Can greywater be used to flush toilets or only for irrigation?

Greywater can be used to flush toilets, but only if it's been treated first — untreated greywater is for subsurface irrigation only, not for any indoor use. The distinction is about safety. Straight from your laundry, shower, or sink, greywater contains soap, organic matter, and bacteria and begins to degrade within hours, so codes require untreated greywater to be discharged below mulch or into the soil (where plants and soil microbes safely process it), never sprayed, never allowed to pool, and never stored for more than about a day. That makes untreated systems — laundry-to-landscape and branched-drain — strictly outdoor irrigation systems. To use greywater indoors for toilet flushing, it has to pass through a treatment system that filters and disinfects it (typically filtration plus UV or chlorine disinfection) to remove pathogens and prevent odor and clogging, and often includes storage and a pump to deliver it to the toilets.
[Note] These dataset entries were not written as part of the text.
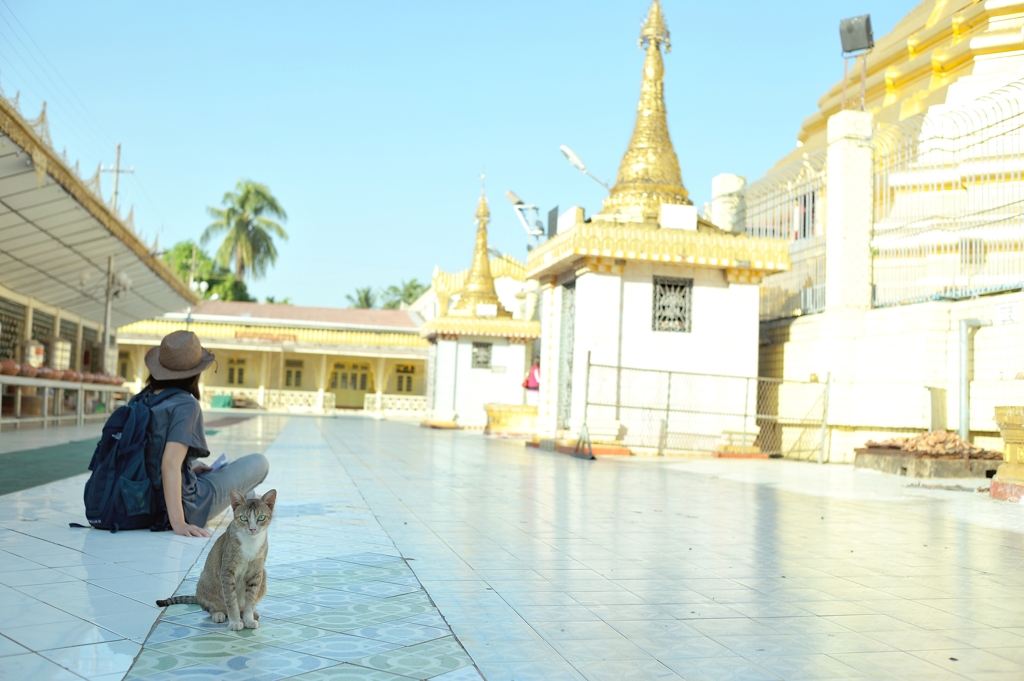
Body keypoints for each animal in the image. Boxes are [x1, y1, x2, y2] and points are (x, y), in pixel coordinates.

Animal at [154, 485, 276, 630]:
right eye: (243, 518)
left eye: (261, 518)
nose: (252, 529)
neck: (250, 543)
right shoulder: (227, 570)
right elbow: (231, 600)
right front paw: (235, 621)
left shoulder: (256, 572)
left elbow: (250, 600)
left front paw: (248, 619)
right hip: (205, 580)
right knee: (211, 608)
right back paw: (218, 614)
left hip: (263, 576)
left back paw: (249, 613)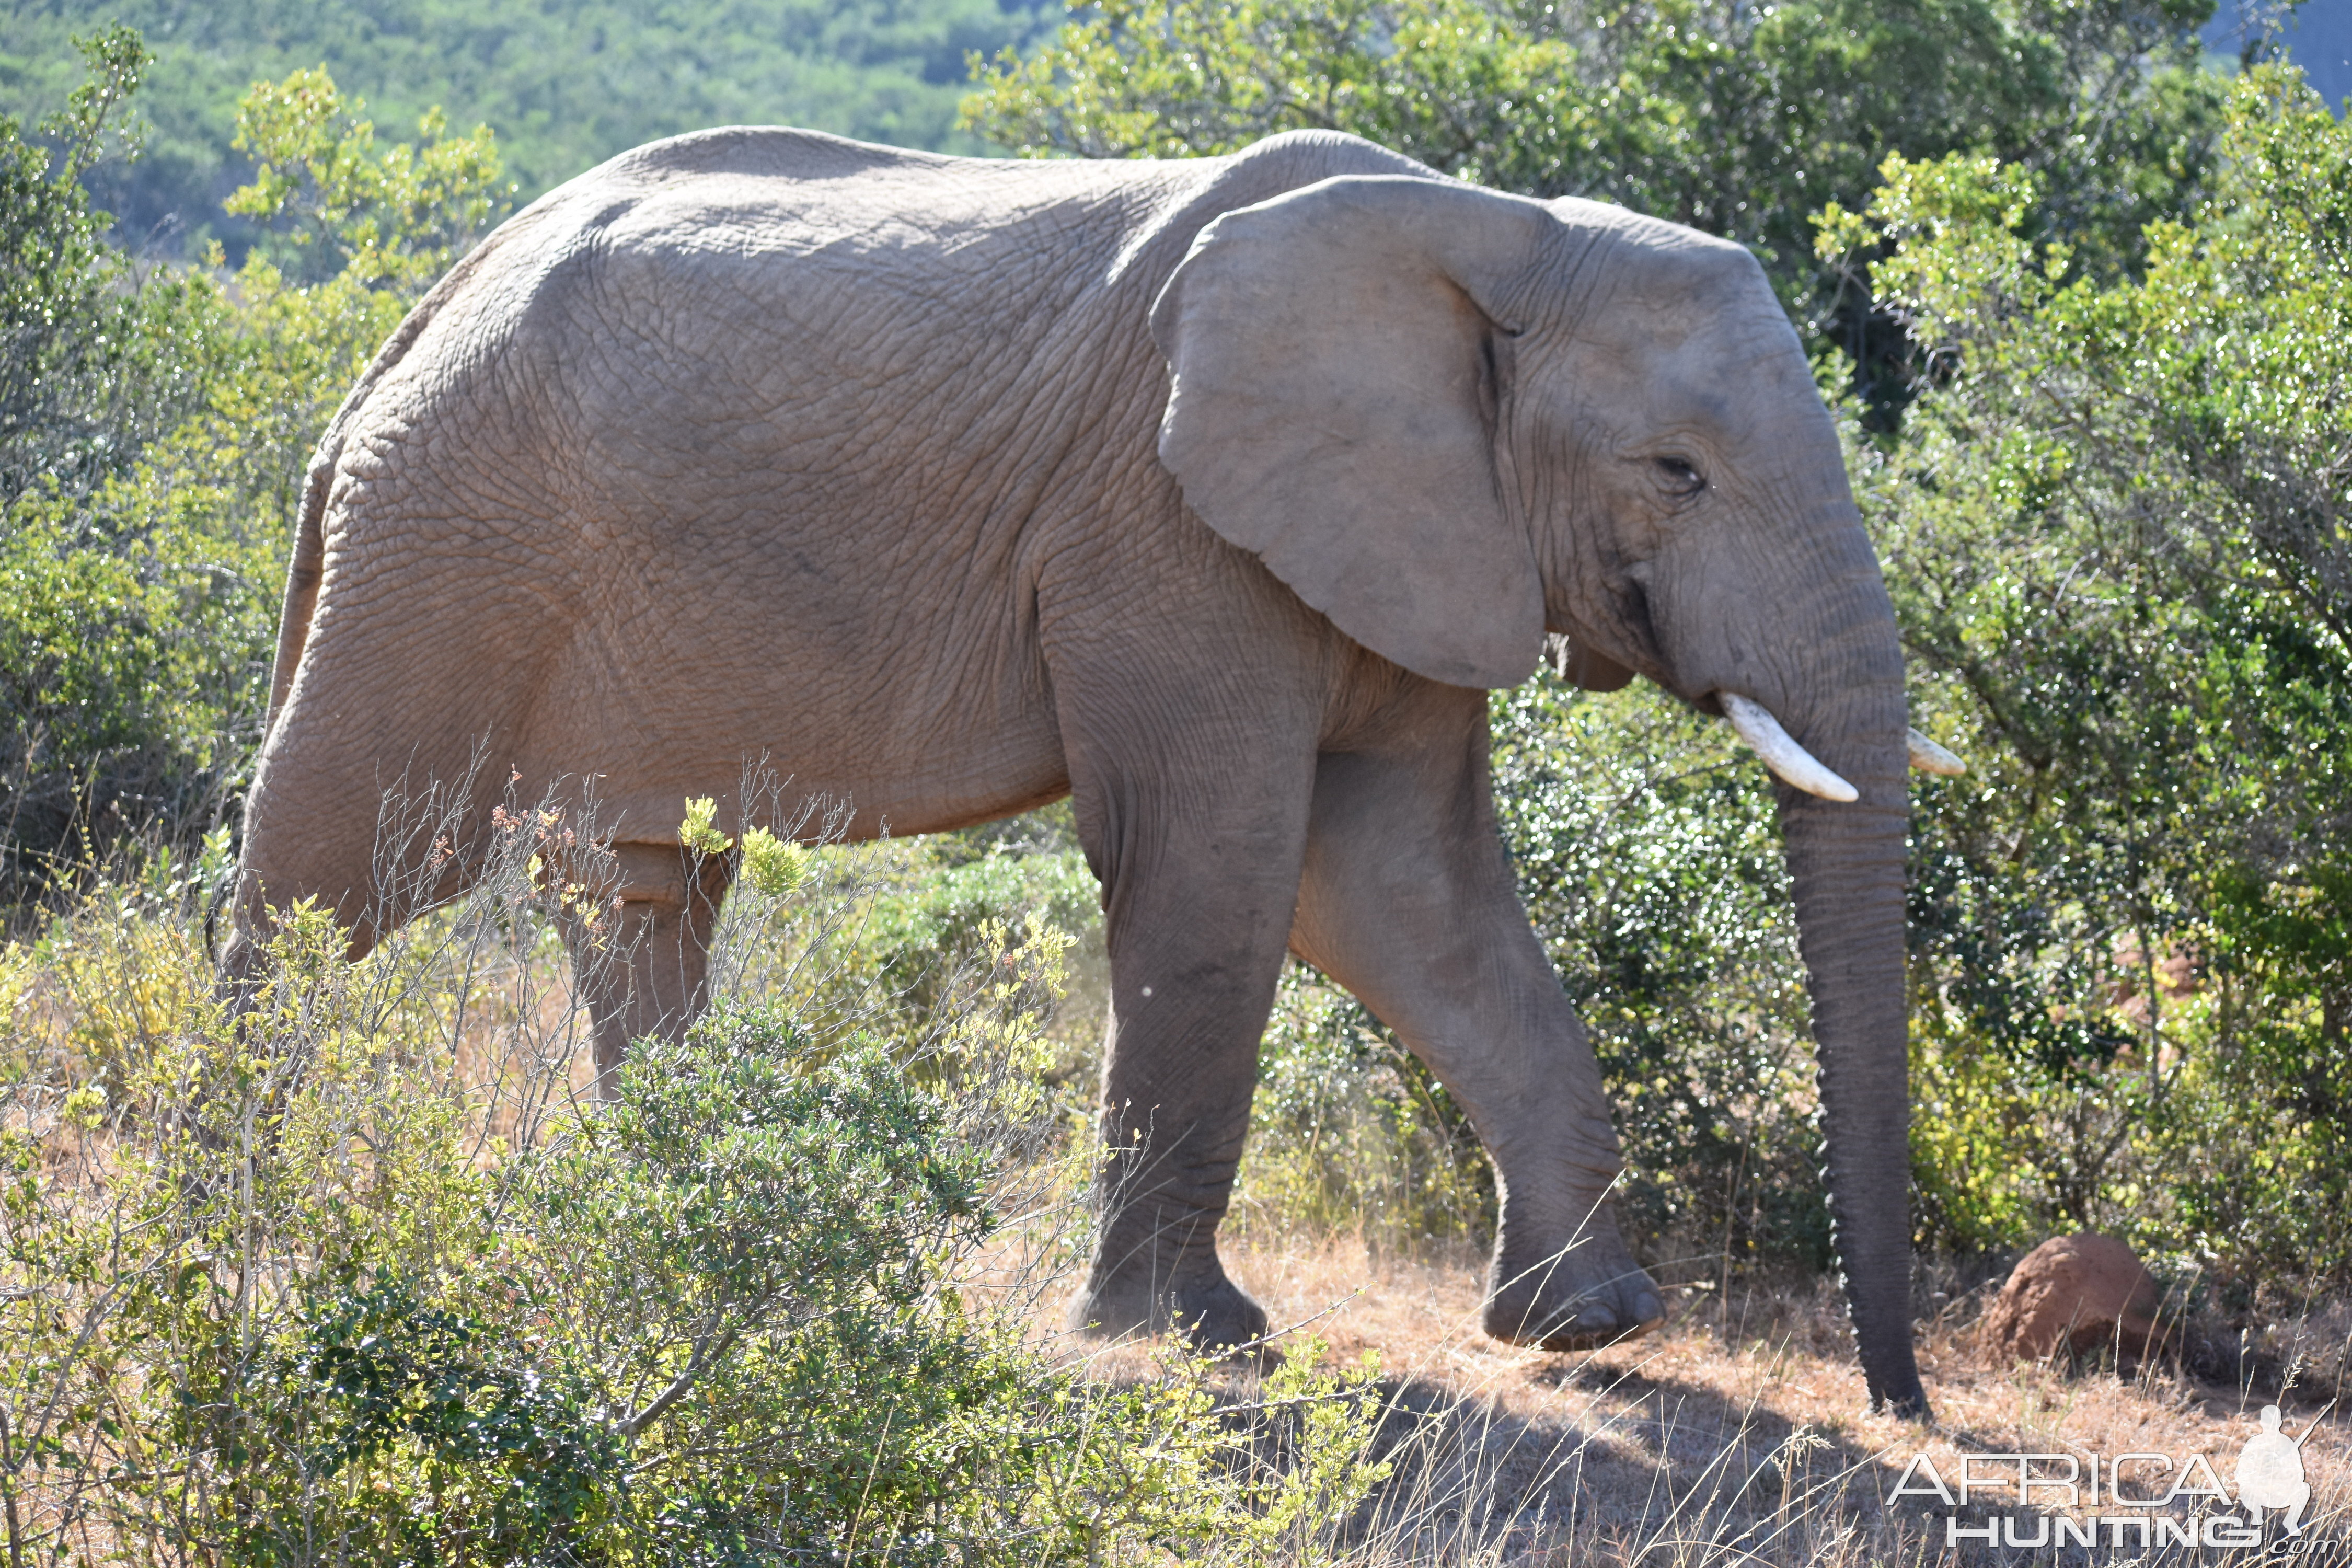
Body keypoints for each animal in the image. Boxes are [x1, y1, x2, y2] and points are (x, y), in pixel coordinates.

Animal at [229, 123, 1947, 1420]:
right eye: (1677, 472)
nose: (1905, 1403)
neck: (1499, 235)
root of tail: (410, 322)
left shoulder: (1405, 539)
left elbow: (1405, 893)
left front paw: (1586, 1326)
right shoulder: (1167, 530)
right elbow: (1220, 866)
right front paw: (1192, 1342)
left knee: (636, 893)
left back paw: (676, 1221)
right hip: (447, 544)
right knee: (330, 868)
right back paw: (223, 1198)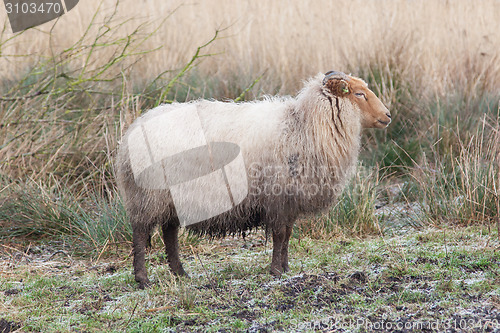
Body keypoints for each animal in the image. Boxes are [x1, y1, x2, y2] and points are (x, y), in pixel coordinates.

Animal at [117, 70, 390, 288]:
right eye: (359, 94)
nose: (387, 115)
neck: (303, 127)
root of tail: (130, 133)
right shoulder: (278, 197)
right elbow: (279, 234)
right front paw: (276, 271)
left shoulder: (288, 200)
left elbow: (287, 234)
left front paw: (286, 268)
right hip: (147, 196)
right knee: (140, 234)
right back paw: (143, 279)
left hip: (170, 199)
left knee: (169, 233)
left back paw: (180, 273)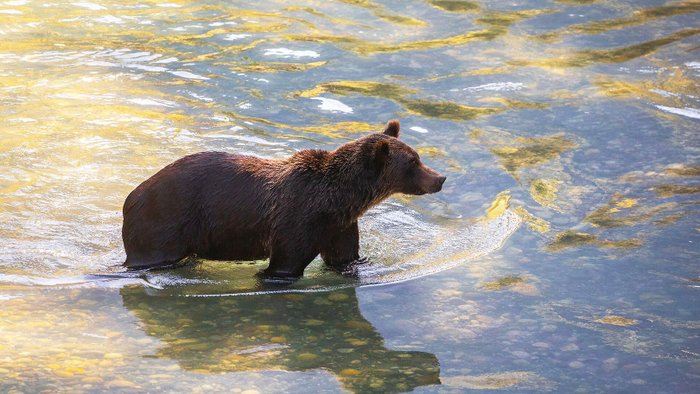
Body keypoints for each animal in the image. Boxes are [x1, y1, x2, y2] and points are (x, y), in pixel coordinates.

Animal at [122, 118, 446, 278]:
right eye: (413, 162)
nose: (440, 178)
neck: (339, 199)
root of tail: (130, 198)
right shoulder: (298, 218)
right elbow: (285, 264)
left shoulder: (339, 225)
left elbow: (344, 257)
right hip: (165, 222)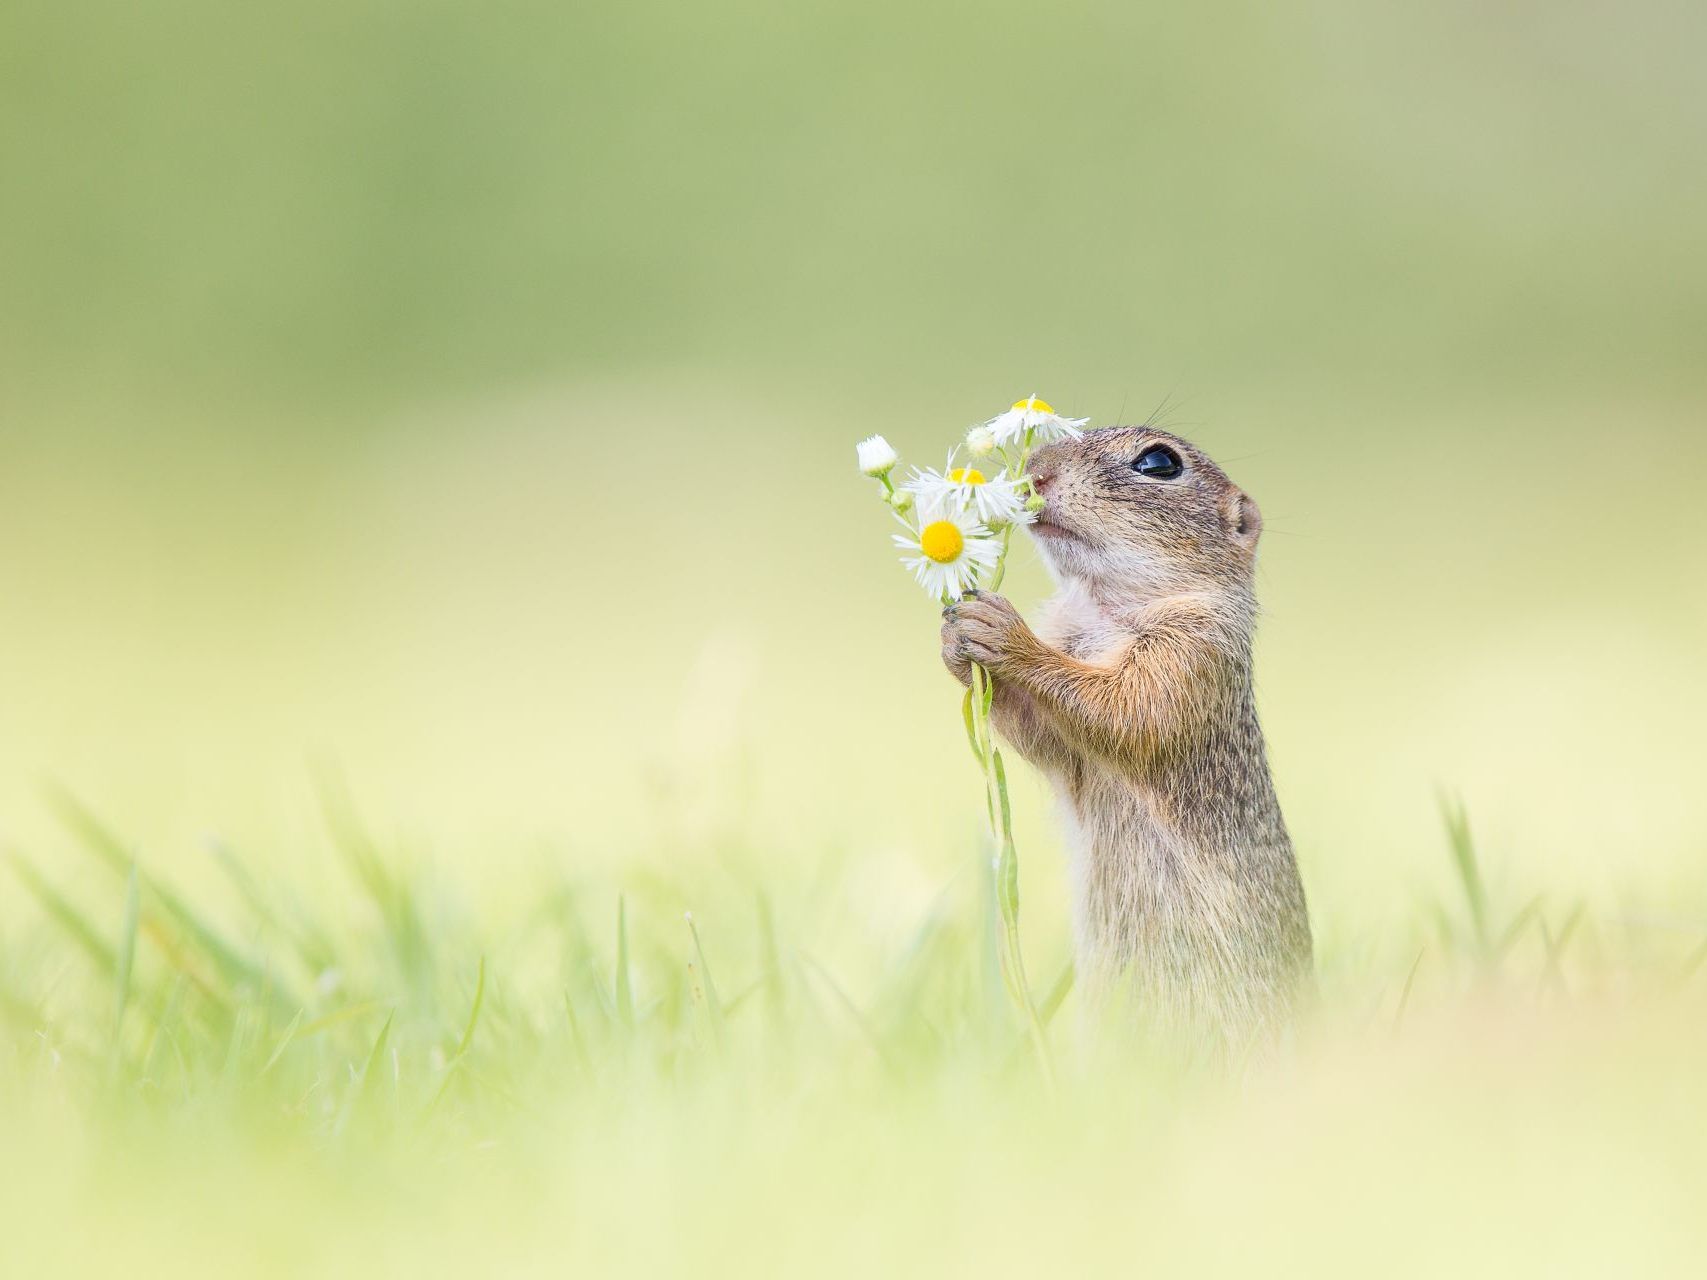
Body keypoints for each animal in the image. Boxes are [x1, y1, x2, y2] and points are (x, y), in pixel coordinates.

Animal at [942, 428, 1310, 1051]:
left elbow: (1123, 709)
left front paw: (1004, 632)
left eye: (1158, 463)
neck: (1104, 608)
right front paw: (955, 640)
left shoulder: (1191, 657)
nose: (1036, 468)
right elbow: (1044, 736)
That treatment-and-distribution equipment is exactly why 'treated' or 'pumped' whole-home systems cost so much more to install (often $6,000–$12,000+) and why they carry ongoing maintenance costs — the treatment components need regular service to keep the water safe. So the rule is: untreated greywater → subsurface irrigation only; treated greywater → can also flush toilets (and be reused in other approved indoor non-potable ways). No greywater, treated or not, is ever safe for drinking, cooking, or bathing. If toilet flushing or other indoor reuse is your goal, you're necessarily looking at a treated system — choose 'pumped/treated' in the calculator to see that cost tier; if you only need outdoor irrigation, a much cheaper untreated system will do.